A PLANNING application for a police firing range in a village quarry near Wellington was pulled from a committee agenda at the eleventh hour following legal advice obtained by residents fighting the plan.
Now the plans by Devon and Cornwall Police, which wants to renew permission to use Pondground Quarry, Holcombe Rogus, for live fire practice by its armed response officers, is likely to go to a special planning committee meeting on November 8.
Mid Devon District Council planning officer Adrian Devereaux had recommended councillors to give approval for a ‘temporary’ 20-year period despite more than 100 objections from residents and parish councillors.
Mr Devereaux said police had used the quarry since 1978 with a series of temporary permissions, but the most recent consent was not renewed when it expired in 2014.

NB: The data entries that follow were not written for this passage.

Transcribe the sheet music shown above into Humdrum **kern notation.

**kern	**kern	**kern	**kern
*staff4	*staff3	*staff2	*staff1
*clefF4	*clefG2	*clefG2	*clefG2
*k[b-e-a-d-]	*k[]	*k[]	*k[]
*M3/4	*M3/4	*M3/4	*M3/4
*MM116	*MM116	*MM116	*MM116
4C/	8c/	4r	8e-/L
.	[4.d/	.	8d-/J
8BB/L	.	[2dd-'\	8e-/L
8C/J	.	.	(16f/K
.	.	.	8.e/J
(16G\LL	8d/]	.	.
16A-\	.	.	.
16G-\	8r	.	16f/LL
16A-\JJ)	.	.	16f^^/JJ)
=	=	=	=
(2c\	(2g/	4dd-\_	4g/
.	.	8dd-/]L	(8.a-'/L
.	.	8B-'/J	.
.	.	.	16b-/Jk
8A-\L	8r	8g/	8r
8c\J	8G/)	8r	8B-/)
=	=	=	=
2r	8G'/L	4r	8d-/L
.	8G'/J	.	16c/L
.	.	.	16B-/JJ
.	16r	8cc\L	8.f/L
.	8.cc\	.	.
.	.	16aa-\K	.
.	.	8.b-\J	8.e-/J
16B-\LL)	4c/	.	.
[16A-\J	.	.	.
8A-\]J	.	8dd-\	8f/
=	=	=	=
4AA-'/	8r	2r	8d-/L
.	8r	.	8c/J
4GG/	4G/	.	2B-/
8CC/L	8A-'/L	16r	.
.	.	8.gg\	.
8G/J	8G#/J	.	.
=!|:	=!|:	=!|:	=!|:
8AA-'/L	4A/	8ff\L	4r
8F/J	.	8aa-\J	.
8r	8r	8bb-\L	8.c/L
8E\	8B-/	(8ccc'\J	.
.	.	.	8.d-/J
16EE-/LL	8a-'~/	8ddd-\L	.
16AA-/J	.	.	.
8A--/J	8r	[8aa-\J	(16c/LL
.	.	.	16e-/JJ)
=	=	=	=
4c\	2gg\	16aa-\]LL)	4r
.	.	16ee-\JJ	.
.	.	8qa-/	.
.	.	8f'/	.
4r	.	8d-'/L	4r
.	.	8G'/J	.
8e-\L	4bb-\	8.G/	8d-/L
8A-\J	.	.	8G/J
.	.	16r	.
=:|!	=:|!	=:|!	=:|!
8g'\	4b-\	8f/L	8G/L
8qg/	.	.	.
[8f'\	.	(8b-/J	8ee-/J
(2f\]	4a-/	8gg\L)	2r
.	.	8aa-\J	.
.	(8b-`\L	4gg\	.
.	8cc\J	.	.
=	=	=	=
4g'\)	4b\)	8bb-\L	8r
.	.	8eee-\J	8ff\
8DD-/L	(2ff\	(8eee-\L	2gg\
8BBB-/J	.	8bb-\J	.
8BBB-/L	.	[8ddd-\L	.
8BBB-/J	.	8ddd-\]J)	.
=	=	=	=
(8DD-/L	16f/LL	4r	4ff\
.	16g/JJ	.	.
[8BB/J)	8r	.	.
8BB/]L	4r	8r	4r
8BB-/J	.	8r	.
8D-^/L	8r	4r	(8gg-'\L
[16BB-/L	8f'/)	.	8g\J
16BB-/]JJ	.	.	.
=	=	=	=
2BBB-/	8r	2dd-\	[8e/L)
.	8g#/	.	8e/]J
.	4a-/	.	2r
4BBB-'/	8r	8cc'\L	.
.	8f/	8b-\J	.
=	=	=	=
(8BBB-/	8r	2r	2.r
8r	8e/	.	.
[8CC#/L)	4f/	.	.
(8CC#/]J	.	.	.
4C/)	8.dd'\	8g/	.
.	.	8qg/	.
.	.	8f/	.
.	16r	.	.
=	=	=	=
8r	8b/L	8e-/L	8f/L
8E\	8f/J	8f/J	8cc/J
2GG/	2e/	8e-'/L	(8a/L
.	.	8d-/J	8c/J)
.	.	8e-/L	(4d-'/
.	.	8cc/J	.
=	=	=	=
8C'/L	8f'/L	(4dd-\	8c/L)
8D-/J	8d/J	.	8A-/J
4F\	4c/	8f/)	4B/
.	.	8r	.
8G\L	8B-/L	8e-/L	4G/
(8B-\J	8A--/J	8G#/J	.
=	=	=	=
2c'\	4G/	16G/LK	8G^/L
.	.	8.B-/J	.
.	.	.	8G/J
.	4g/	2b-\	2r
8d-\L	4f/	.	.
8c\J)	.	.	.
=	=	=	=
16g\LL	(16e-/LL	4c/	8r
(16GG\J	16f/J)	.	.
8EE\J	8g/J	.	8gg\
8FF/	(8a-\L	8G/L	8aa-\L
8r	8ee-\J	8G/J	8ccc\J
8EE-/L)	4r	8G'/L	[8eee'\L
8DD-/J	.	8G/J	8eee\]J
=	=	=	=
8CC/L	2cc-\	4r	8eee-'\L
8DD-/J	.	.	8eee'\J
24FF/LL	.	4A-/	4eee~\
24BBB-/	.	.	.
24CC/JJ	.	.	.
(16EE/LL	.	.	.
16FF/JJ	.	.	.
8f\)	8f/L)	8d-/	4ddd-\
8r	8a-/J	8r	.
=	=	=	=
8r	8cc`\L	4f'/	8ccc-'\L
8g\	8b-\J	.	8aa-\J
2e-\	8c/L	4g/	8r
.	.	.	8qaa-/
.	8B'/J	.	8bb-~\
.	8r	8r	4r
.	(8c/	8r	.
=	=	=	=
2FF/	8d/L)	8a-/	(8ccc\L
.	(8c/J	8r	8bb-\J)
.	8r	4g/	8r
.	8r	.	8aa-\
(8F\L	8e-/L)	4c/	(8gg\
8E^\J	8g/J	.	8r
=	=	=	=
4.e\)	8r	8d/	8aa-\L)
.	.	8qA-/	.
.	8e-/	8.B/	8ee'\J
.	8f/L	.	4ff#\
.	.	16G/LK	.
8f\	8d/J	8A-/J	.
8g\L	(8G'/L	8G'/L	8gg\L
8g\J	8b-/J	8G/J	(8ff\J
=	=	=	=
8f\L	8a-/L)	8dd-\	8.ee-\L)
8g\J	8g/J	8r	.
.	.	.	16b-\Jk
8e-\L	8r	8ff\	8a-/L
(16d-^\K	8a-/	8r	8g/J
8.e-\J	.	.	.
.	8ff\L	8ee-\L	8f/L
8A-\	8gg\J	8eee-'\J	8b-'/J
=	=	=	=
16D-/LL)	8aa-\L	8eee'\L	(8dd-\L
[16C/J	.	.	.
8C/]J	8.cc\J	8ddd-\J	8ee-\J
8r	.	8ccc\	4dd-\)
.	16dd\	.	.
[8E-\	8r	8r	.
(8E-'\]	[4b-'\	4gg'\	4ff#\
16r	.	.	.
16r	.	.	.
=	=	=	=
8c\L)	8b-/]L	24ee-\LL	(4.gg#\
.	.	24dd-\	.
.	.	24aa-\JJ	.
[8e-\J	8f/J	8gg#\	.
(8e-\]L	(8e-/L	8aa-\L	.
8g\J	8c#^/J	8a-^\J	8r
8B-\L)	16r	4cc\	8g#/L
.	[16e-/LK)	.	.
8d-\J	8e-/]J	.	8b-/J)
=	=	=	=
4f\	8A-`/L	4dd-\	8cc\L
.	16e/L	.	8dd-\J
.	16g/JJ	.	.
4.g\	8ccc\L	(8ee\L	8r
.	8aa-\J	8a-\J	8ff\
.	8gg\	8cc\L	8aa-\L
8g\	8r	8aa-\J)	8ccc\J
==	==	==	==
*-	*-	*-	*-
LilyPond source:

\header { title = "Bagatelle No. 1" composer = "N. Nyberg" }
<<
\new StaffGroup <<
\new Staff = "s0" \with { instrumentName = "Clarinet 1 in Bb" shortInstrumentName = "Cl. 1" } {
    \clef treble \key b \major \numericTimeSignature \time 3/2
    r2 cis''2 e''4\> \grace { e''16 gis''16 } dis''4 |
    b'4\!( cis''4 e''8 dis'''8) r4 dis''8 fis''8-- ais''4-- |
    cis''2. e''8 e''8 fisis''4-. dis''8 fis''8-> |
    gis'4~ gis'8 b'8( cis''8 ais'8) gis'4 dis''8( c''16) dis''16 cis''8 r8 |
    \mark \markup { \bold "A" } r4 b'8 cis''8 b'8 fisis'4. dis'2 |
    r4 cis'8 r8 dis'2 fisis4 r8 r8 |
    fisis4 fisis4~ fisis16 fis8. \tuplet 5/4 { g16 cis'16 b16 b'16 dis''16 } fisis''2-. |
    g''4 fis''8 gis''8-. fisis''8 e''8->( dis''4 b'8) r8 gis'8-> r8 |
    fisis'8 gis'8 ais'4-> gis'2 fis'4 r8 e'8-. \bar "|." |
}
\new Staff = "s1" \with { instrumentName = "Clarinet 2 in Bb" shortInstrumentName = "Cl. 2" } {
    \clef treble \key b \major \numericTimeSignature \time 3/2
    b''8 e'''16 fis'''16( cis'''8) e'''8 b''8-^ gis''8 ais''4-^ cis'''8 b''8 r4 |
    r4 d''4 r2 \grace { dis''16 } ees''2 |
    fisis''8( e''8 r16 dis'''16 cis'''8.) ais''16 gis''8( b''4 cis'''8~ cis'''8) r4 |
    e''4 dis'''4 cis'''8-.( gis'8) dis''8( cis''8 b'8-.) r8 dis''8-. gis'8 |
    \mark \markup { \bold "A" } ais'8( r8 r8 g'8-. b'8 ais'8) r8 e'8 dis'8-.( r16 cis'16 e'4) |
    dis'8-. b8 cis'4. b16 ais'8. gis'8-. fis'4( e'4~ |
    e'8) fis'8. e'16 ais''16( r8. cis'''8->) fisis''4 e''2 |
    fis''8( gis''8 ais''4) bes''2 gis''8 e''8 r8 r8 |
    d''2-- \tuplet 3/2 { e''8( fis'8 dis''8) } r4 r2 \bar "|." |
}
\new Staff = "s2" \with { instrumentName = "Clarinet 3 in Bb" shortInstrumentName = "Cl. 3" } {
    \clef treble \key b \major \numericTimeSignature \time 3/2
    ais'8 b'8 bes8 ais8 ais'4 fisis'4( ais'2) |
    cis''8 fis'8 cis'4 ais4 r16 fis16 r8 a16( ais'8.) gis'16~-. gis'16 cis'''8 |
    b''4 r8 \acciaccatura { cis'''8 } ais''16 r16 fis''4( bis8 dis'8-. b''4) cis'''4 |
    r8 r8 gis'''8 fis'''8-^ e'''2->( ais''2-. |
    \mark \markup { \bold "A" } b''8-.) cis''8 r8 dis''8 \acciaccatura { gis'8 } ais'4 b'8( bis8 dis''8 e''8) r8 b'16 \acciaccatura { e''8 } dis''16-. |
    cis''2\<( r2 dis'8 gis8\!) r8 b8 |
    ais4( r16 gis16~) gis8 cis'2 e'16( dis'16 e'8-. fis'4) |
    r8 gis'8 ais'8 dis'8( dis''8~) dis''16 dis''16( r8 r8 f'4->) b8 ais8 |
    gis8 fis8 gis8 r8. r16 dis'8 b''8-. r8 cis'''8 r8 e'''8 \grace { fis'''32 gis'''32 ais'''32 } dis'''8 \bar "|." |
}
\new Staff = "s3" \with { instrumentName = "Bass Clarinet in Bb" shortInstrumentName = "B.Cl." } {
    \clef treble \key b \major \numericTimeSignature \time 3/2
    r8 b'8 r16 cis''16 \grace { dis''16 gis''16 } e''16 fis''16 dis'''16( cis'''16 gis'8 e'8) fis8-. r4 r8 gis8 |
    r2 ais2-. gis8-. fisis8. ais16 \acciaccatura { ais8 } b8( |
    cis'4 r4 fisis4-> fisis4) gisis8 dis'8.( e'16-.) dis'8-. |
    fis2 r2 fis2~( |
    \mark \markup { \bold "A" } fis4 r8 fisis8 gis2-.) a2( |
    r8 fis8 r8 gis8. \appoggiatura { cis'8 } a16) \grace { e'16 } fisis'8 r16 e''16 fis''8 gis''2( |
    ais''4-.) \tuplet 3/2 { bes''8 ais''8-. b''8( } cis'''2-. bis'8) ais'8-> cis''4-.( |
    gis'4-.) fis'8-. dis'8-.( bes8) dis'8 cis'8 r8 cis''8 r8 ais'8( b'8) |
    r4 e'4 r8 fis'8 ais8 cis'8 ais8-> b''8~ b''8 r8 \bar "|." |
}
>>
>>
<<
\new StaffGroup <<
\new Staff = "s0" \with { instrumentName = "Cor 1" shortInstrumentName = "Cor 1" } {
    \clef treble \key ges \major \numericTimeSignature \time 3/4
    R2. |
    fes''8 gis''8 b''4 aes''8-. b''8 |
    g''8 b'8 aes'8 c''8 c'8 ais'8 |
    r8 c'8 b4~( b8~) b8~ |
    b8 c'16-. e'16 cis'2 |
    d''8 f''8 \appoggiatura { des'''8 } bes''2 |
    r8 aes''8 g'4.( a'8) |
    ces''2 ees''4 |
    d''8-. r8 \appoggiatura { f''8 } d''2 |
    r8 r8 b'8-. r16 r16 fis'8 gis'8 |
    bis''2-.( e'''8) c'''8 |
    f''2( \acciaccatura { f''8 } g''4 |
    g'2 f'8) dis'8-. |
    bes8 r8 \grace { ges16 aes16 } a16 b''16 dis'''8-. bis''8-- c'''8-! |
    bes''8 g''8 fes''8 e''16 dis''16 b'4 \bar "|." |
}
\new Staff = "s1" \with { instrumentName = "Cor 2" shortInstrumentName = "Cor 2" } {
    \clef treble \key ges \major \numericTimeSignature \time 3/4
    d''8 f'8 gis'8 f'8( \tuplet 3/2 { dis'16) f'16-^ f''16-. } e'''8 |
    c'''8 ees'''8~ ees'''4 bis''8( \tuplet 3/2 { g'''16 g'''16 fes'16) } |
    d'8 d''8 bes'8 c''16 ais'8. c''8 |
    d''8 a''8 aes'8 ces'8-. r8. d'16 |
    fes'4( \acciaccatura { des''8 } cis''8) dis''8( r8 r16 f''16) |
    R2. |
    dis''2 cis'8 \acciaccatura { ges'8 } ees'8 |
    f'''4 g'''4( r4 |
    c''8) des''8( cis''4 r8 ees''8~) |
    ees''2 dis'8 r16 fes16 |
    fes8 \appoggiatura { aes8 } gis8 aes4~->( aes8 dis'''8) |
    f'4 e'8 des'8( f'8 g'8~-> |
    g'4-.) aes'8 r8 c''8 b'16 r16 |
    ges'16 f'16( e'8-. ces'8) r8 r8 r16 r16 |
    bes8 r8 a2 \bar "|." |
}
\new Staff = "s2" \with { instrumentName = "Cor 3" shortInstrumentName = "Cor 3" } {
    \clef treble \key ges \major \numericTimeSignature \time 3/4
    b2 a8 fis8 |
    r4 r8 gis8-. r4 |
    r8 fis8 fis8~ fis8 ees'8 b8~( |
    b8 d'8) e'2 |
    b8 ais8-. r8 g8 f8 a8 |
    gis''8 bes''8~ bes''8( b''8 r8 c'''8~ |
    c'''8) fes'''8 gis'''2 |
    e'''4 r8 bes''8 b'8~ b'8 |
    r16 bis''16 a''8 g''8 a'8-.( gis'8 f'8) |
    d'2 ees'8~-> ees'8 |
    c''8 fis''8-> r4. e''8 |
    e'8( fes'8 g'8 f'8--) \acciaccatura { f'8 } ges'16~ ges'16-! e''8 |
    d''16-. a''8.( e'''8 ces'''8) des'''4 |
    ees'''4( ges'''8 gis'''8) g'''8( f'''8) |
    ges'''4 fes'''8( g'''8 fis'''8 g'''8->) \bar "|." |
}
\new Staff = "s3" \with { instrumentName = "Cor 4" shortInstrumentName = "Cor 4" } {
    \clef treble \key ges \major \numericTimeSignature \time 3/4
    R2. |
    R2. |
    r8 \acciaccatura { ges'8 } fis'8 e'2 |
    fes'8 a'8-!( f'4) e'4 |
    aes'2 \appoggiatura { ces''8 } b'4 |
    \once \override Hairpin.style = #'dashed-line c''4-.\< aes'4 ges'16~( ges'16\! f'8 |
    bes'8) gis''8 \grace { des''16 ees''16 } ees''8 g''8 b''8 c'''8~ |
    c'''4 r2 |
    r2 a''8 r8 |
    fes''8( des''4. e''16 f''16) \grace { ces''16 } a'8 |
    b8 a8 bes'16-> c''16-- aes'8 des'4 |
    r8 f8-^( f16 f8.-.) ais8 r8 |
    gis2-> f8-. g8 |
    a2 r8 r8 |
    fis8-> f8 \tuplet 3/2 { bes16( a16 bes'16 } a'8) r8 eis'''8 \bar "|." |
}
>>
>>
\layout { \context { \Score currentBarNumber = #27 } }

Police continued to use the quarry’s two firing ranges for seven years until the error was pointed out in 2021 and a fresh application was made to the council.
Mr Devereaux said the earlier approvals did not have any conditions covering the terms of the shooting which meant councillors now had an opportunity to impose binding restrictions, including limiting the number of days’ annual shooting to 70 and restricting the times when firing could take place.
But a last-minute legal opinion submitted on behalf of residents from barrister Stephen Cottle, of Garden Court Chambers, pointed out that reducing the amount of time when firing took place did not reduce the noise generated by it.
Mr Cottle said the council would leave itself open to the courts quashing an approval if the decision was taken without ‘explicit advice’ on why it decided to do so when noise levels were shown to be above standards considered unacceptable by the World Health Organisation and ‘every technical guidance addressing noise and planning that has been referred to, and there are a number of them’.
He said planning officers had not even referred to the Government’s Noise Policy Statement for England.
Mr Cottle said the ‘oversight’ came about because the council had entirely negated and wrongly treated as legally irrelevant the fundamental point made by residents and the business most affected that cutting the hours when shooting took place did not reduce the noise level while it was taking place.
He said: “Controlling the duration by reducing the hours to just four hours per day is not the same as reducing the noise transmission while shooting takes place.
“The council has not applied its mind to that issue and seemingly does not even accept the need for that to be done.”
Mr Cottle said mitigation to reduce the noise could include bespoke shooting stands with timber sides and rockwool to provide sound absorptive properties and act as acoustic barriers, but the council had not even considered such measures.